Anna Jacobi hofft, dass langfristig die Hälfte der Sonntagsveranstaltungen von Freiwilligen vorgeschlagen und durchgeführt wird: "Es geht sehr viel langsamer, als wir uns das am Anfang erträumt haben, aber es funktioniert schon."
Am anderen Standort der Landesbibliothek im Stadtteil Mitte öffne an vier Tagen pro Woche eine von Freiwilligen betreute arabische Bibliothek, die vorher in einem Flüchtlingsheim stand.
Die Landesbibliothek geht aber auch nach außen. Da ihre beiden Standorte in einigen Jahren zusammengelegt werden sollen, machte sie letztes Jahr eine partizipative Aktion.
"Wir haben unsere Nutzenden, aber auch ganz viele Leute in der Stadt gefragt: Was brauchst du für eine Bibliothek, um die Welt zu verändern?"

Viele Ältere kommen, um sich weiterzubilden

Im Zeitschriftenlesesaal, am Rande der Riffreporter-Veranstaltung, sitzt eine 69-jährige Frau. Sie kommt sonntags in die Amerika-Gedenk-Bibliothek, um ausländische Zeitungen zu lesen.
"Manchmal komme ich am Freitag, da gibt’s eine Einführung in einige Digitalangebote. Zum Beispiel dass man Filme streamen kann, Dokumentarfilme auf bestimmten Seiten, über einen Zugang der Bibliothek."
Sie ziehe dieses Angebot den Mediatheken von Fernsehsendern vor, wo Filme nur relativ kurz und Serien nur zum Teil abrufbar seien. Einen eigenen Computer habe sie nicht.
Ihre Sitznachbarin lobt auch den Presseclub für alle: "Sonntags ist ganz gut. Man informiert sich, man kriegt viel mit bei dieser Veranstaltung." Sie sei oft hier, und froh über die Sonntagsöffnung. Auch die 69-Jährige findet das wichtig:
"Die anderen, die Bezirksbibliotheken, sind alle zu, schon am Samstagmittag."
Erleuchtet ist am 07.01.2013 in Berlin die Amerika-Gedenkbibliothek am Blücherplatz. Diese Einrichtung gehört zur Zentral- und Landesbibliothek Berlin.

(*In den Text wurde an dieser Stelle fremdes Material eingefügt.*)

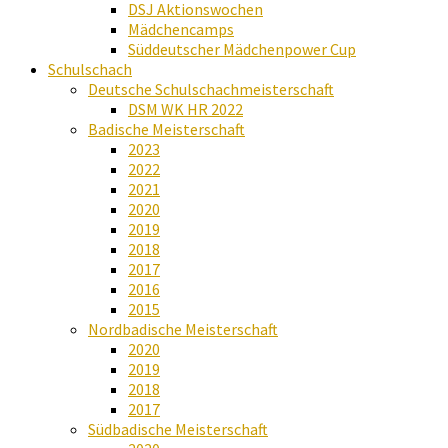
DSJ Aktionswochen
Mädchencamps
Süddeutscher Mädchenpower Cup
Schulschach
Deutsche Schulschachmeisterschaft
DSM WK HR 2022
Badische Meisterschaft
2023
2022
2021
2020
2019
2018
2017
2016
2015
Nordbadische Meisterschaft
2020
2019
2018
2017
Südbadische Meisterschaft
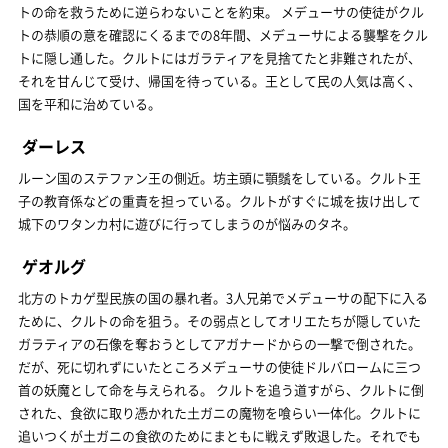
トの命を救うために逆らわないことを約束。 メデューサの使徒がクル
トの恭順の意を確認にくるまでの8年間、メデューサによる襲撃をクル
トに隠し通した。クルトにはガラティアを見捨てたと非難されたが、
それを甘んじて受け、帰国を待っている。王として民の人気は高く、
国を平和に治めている。
ダーレス
ルーン国のステファン王の側近。坊主頭に顎鬚をしている。クルト王
子の教育係などの重責を担っている。クルトがすぐに城を抜け出して
城下のワタンカ村に遊びに行ってしまうのが悩みのタネ。
ゲオルグ
北方のトカゲ型民族の国の暴れ者。3人兄弟でメデューサの配下に入る
ために、クルトの命を狙う。その弱点としてオリエたちが隠していた
ガラティアの石像を奪おうとしてアガナードからの一撃で倒された。
だが、死に切れずにいたところメデューサの使徒ドルバロームに三つ
首の妖魔として命を与えられる。 クルトを追う道すがら、クルトに倒
された、食欲に取り憑かれた土ガニの魔物を喰らい一体化。クルトに
追いつくが土ガニの食欲のためにまともに戦えず敗退した。それでも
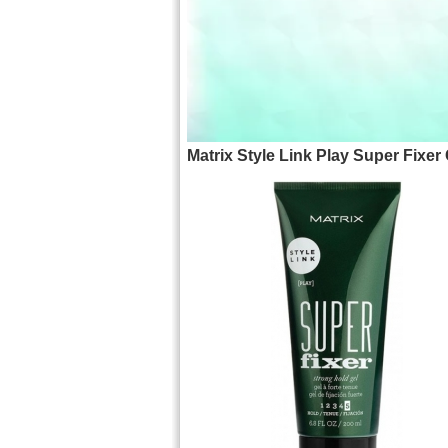
Matrix Style Link Play Super Fixer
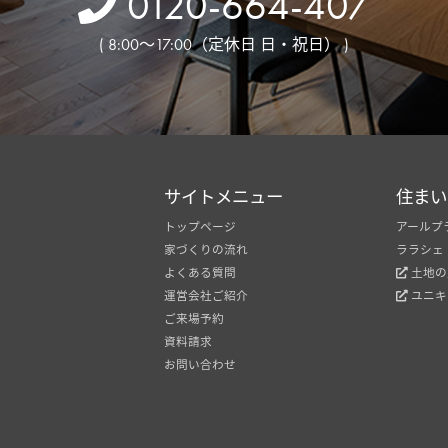
0120-664-407
( 8:00～17:00（定休日 日・祝日） )
サイトメニュー
住まい
トップページ
アールプ
家づくりの流れ
ララシェ
よくある質問
土地の
運営会社ご紹介
ユニキ
ご来場予約
資料請求
お問い合わせ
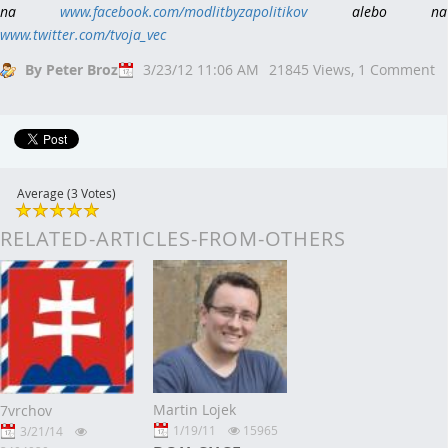
na
www.facebook.com/modlitbyzapolitikov
alebo na
www.twitter.com/tvoja_vec
By Peter Broz
3/23/12 11:06 AM
21845 Views,
1 Comment
Average (3 Votes)
RELATED-ARTICLES-FROM-OTHERS
Martin Lojek
7vrchov
1/19/11
15965
3/21/14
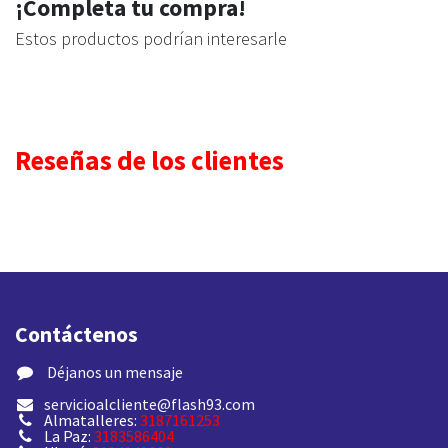
¡Completa tu compra!
Estos productos podrían interesarle
Reseñas de los clientes
Contáctenos
​ Déjanos un mensaje
servicioalcliente@flash93.com
Almatalleres:
3187161253
La Paz:
3183586404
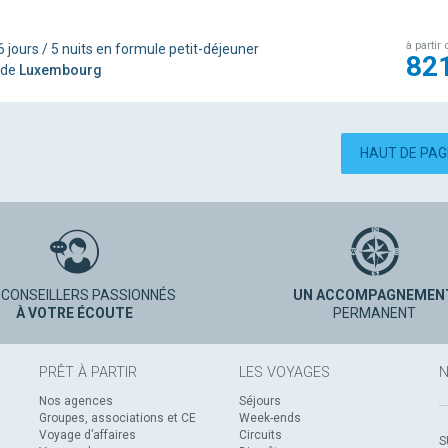
à partir 
6 jours / 5 nuits en formule petit-déjeuner
82
 de
Luxembourg
HAUT DE PA
 CONSEILLERS PASSIONNÉS
UN ACCOMPAGNEMEN
À VOTRE ÉCOUTE
PERMANENT
PRÊT À PARTIR
LES VOYAGES
N
Nos agences
Séjours
Groupes, associations et CE
Week-ends
Voyage d’affaires
Circuits
S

Die Amerika-Gedenkbibliothek gehört zur Zentral- und Landesbibliothek Berlin.© picture alliance / dpa / Paul Zinken
Neben dem großen Angebot auch an fremdsprachigen Medien locken hier etliche Computer mit Zugang zu allen digitalen Angeboten. So manche Leute schätzen aber auch einfach nur den kostenlosen Internetzugang, zum Beispiel eine 60-jährige ehemalige Lehrerin aus Peru. Mehrmals pro Woche komme sie her, um im Internet Nachrichten zu lesen und sich weiterzubilden, sagt sie.
"Ich aktualisiere mich: Was passiert in Deutschland, in anderen Ländern? Es ist sehr wichtig für mich."
Einen eigenen Computer habe sie nicht mehr, aus Geldmangel. Wenn etwas am Bibliothekscomputer sie überfordert, frage sie an einem Nachbartisch um Hilfe.
"Am meisten haben mir Studenten geholfen. Vielleicht brauch ich etwas Hilfe und dann frage ich. Funktioniert sehr schön."